■ Given entries
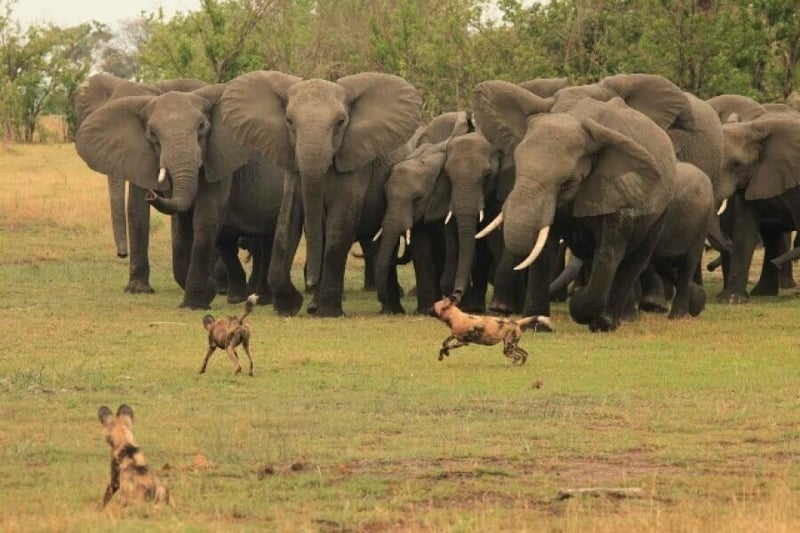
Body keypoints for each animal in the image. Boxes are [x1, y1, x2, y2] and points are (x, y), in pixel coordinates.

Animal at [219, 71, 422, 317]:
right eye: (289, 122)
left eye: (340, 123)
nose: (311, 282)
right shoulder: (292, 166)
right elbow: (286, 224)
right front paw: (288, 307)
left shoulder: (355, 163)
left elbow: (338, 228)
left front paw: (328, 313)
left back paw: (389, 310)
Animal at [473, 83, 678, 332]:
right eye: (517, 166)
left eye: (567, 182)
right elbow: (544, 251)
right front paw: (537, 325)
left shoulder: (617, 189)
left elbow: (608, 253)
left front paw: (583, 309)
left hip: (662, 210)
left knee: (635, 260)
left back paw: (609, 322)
--
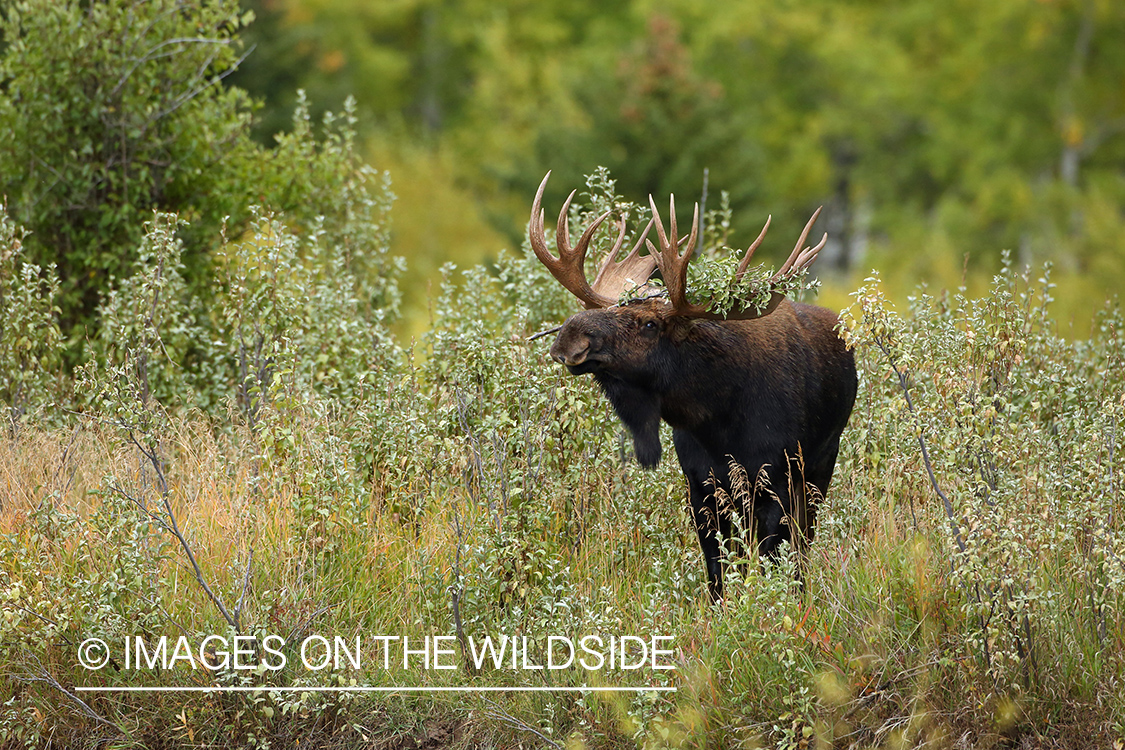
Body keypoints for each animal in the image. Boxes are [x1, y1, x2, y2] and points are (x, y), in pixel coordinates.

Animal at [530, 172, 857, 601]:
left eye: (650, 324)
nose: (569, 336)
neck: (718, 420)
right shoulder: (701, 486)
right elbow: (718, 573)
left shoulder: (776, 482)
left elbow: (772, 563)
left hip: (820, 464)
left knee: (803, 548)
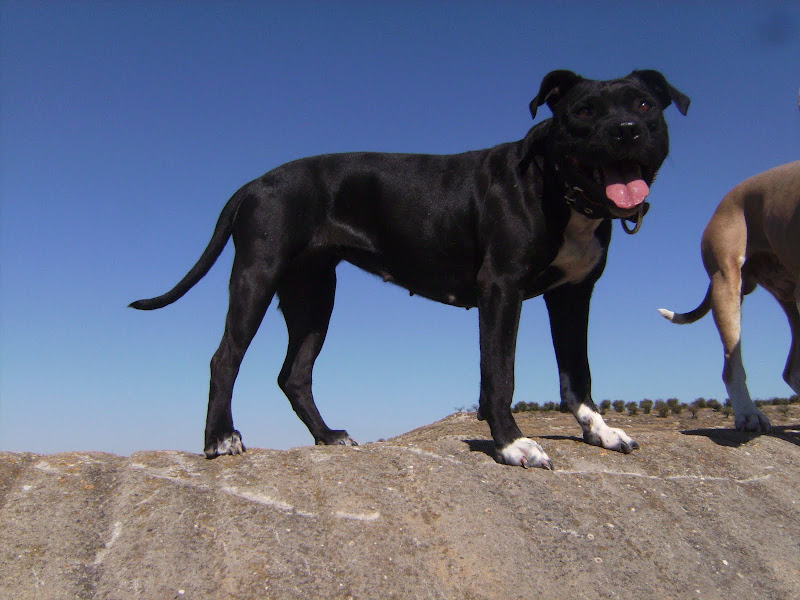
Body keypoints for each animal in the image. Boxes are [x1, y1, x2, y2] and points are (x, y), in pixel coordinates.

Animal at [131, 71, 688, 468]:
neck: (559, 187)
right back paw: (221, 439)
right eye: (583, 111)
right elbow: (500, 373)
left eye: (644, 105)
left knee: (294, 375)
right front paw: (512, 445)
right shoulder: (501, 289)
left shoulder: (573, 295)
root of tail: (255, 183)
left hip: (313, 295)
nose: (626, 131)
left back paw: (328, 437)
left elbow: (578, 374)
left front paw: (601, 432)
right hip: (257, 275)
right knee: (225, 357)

■ Your objective
Please copy, exactly and with nothing else, the lines above beginning at the line that has "left elbow: (338, 228)" and ending with the line that has "left hip: (662, 210)".

■ Solution to the problem
left elbow: (338, 228)
left front paw: (328, 313)
left back paw: (389, 310)
Animal at [473, 83, 678, 332]:
right eye: (517, 166)
left eye: (567, 182)
right elbow: (544, 251)
right front paw: (537, 325)
left shoulder: (617, 189)
left elbow: (608, 253)
left front paw: (583, 309)
left hip: (662, 210)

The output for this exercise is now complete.